There was a German restaurant once near where my late friend lived. Their main dish was the Pork Hock (which is quite laughable if you don’t space the words) which was huge and way too much pork for me. I went with the Schnitzel because it was more manageable… I still ended up stuffed and bloated from the food.
I could easily get fat eating this regularly.
I love schnitzel but the best one I’ve had was at a Hungarian restaurant. Maybe it was because of all the paprika. When I had a German girlfriend, her mom never made schnitzel but made an amazing sauerbraten. Can you do a FYCE for that if you have a good recipe?
I’m not sure I’ve ever made Sauerbraten but I’ve had it many, many times. Maybe I’ll attempt one in the near future and post my recipe if it’s successful. Did the mom marinate the meat for days, which is a big part of its success? That’s what makes it so juicy and melt-in-your mouth, and there are different kinds of marinades.
I’ve made bracciole and I keep forgetting to write it up and post it. For that, you pound a steak thin, make a stuffing out of cheese and other stuff you want to add, roll it up, and cook it in a tomato sauce. That’s yummy. You can make one big one and slice it, like Sauerbraten, or you can make individual mini-ones, which are fun.
She took a big roast and marinated it in a bottle of wine with cloves & garlic & ??? It sat in there for days completely submerged in a cheap red wine and ??? The gravy that made was something I will never forget! I know how to contact the ex-girlfriend to ask her but considering my last words to her were “I’ll miss your mom but not you!”, she probably wouldn’t be too receptive to sharing. Although, she somehow became Facebook friends with many of my family members I assume to keep tabs on me since she didn’t know any of them but I may be just paranoid or a narcissist.

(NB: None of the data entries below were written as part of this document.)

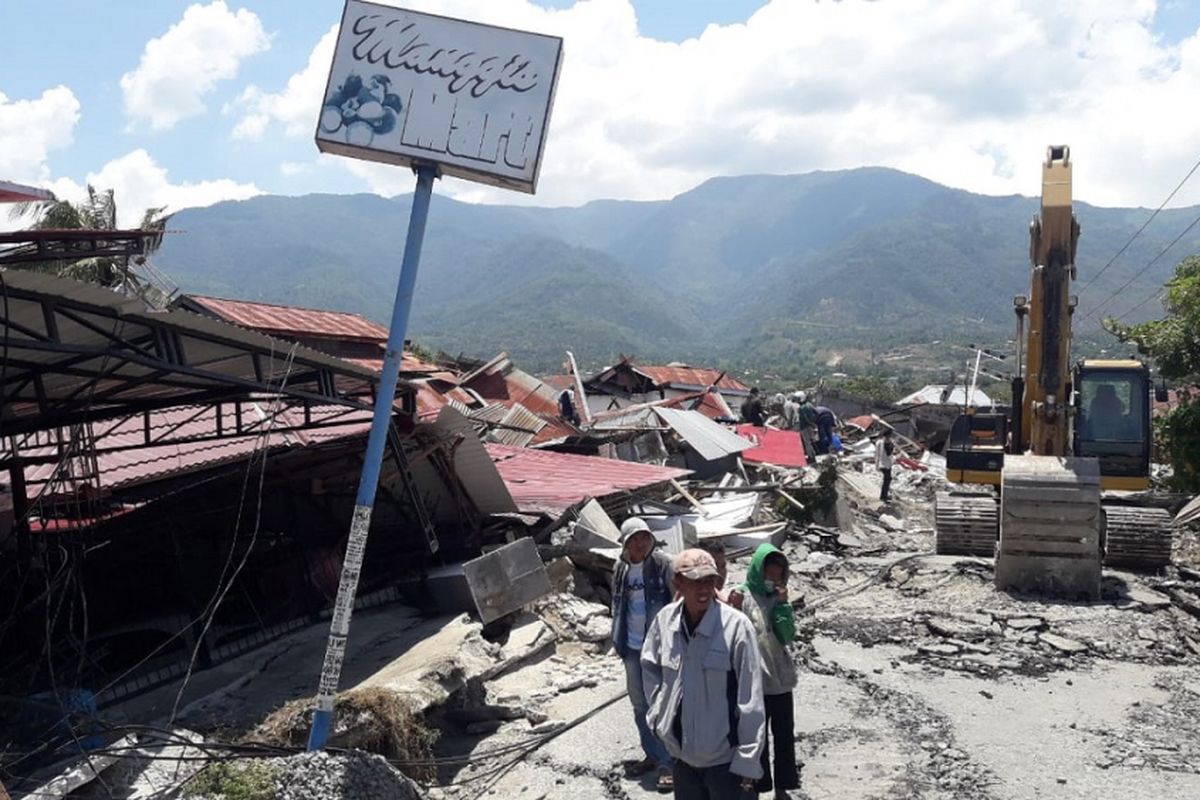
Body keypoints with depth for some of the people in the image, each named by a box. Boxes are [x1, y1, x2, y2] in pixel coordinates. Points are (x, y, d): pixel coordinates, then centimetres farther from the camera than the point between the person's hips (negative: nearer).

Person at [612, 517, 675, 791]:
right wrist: (618, 639, 16)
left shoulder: (663, 564, -10)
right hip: (632, 648, 6)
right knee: (639, 705, 14)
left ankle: (667, 763, 4)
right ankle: (652, 755, 28)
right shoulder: (621, 569, 7)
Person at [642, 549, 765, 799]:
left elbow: (750, 700, -16)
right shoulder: (665, 620, -6)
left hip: (725, 757, -4)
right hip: (682, 753, 5)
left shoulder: (735, 625, -20)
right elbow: (649, 667, 13)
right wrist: (659, 713, 5)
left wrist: (748, 761, -14)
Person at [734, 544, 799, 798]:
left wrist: (782, 604, -11)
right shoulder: (742, 596, -10)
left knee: (785, 735, 13)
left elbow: (788, 636, -5)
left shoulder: (779, 598, 4)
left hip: (781, 678, 5)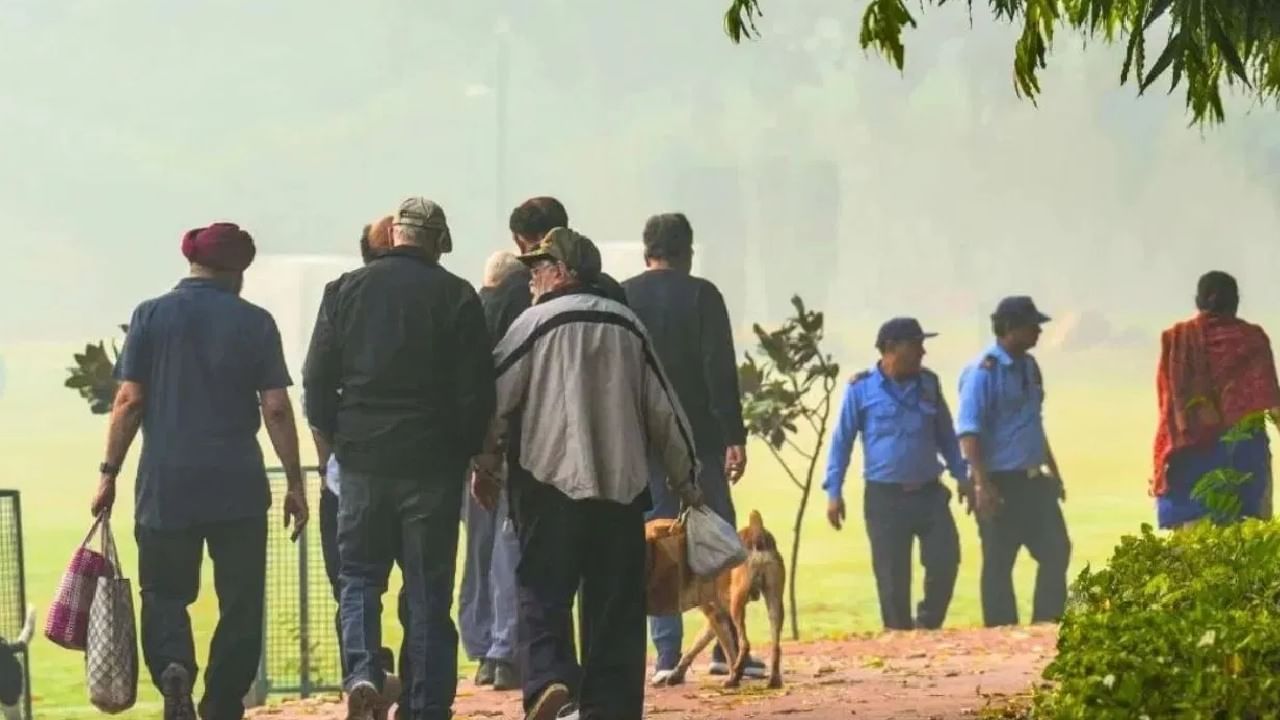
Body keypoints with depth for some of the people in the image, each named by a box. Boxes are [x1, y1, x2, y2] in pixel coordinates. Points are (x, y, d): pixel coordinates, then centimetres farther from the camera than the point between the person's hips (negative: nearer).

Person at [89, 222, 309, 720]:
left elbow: (129, 401, -2)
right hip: (238, 488, 0)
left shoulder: (151, 316, 2)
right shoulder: (255, 323, 1)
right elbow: (276, 409, -3)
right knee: (240, 603, 8)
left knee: (164, 592, 9)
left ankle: (173, 666, -18)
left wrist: (109, 473, 3)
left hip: (165, 485, 0)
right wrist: (294, 483, 3)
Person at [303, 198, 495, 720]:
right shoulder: (456, 297, -4)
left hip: (362, 460, 1)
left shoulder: (348, 290, 2)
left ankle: (362, 673, -13)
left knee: (359, 577, 11)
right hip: (432, 462, -1)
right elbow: (477, 390, -5)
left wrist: (336, 437, 14)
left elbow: (317, 379, 2)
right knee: (429, 591, 6)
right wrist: (466, 448, 9)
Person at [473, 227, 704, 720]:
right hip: (622, 485, 4)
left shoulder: (536, 324, -3)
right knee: (616, 605, 7)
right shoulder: (627, 326, 11)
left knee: (542, 592, -1)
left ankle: (550, 680, -23)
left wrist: (485, 466, 7)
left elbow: (498, 398, -6)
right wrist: (685, 480, 21)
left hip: (549, 481, -4)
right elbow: (662, 409, 13)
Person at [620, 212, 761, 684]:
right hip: (699, 438, -2)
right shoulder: (701, 295, -4)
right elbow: (721, 371, -10)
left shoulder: (621, 300, 4)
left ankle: (667, 657, 0)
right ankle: (727, 649, 3)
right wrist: (734, 437, -9)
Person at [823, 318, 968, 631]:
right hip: (885, 498, -3)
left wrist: (962, 476, 15)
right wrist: (834, 492, -4)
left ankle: (927, 626, 12)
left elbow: (946, 434, 18)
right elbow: (842, 440, 0)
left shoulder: (928, 383, 8)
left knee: (945, 560, -6)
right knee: (893, 576, 0)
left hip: (929, 493, 3)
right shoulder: (862, 388, -4)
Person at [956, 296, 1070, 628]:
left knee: (1056, 551, 7)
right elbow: (968, 432, -19)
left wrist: (1054, 471, 25)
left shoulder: (1029, 366, 12)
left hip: (1033, 481, 8)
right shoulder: (984, 372, -14)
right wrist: (982, 485, -25)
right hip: (1000, 485, -8)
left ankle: (1047, 625, 14)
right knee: (999, 563, 0)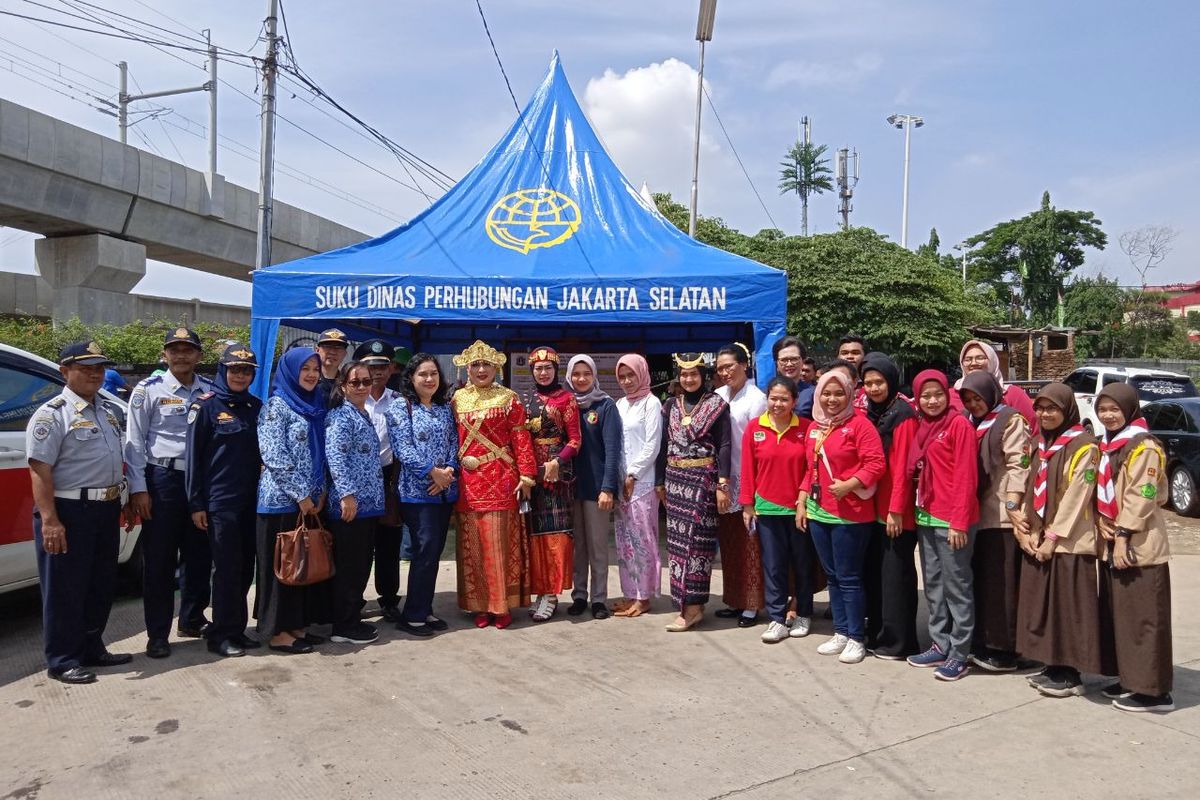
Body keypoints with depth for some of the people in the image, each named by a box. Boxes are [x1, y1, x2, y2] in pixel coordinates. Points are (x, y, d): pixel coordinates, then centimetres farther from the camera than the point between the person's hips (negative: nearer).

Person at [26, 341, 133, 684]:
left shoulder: (105, 413, 16)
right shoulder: (52, 414, -10)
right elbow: (40, 470, -17)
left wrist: (120, 503, 20)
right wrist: (49, 520, -23)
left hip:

Call her up and say, “Listen, I don’t really want to talk to you so I’ll keep this brief. Can you tell me how your mom made that Sauerbraten? Actually just give me her number and I’ll talk to her instead, OK? I’m ready…” You could do this on Valentine’s Day for extra appallingness.
I should have done it on New Years Eve since the last time I saw her I poured a pitcher of beer on her head at a New Years Eve party and told her to leave. She showed up at my best friend’s party exactly a year after kissing & trying to seduce a friend of mine at the previous party. Everyone told her not to go but she thought it was a good idea and brought an unsuspecting date. He didn’t know what to do but you could tell he had no thoughts of defending her and got the fuck out of there pretty quick. Ahhh, to be a young punk again…I miss those days!
I have never poured a pitcher of beer over anyone’s head but I did once throw a drink at a boyfriend. We were at gay bar, when gay men used to go to gay bars to find “friends”, and he decided, since we were in a public place, to level with me. He needed to break up with me because for weeks he had been sleeping with his boss (!) on the sly and the boss invited him (my boyfriend) to live with him (the boss.) We didn’t live together. This was not the alcoholic boyfriend who introduced me to the joy of trout almondine; he would have enjoyed having a drink thrown at him.
Anyway, my be-drinked now-former boyfriend left the bar and I got an ovation. “For whatever he did to you, doll, I’m sure he deserved it. Let me replace what you wasted on him.”
Man, I bet that’s good.
It is and you might have had its close cousin if you use beef: chicken-fried steak without the gravy. Once I had people over and served a beef Schnitzel and one of the guests (a +1) said, “You’re Southern?” “No, what gave you that idea?” “Isn’t this chicken-fried steak?”
According to Stanley Tucci’s Italy food travels, schnitzel was invented in Italy. I don’t know who is correct but I do know Stanley Tucci could talk to me all day about food and I’d listen raptly.
That’s more than possible. The Austrians controlled a big chunk of Italy off and on for centuries.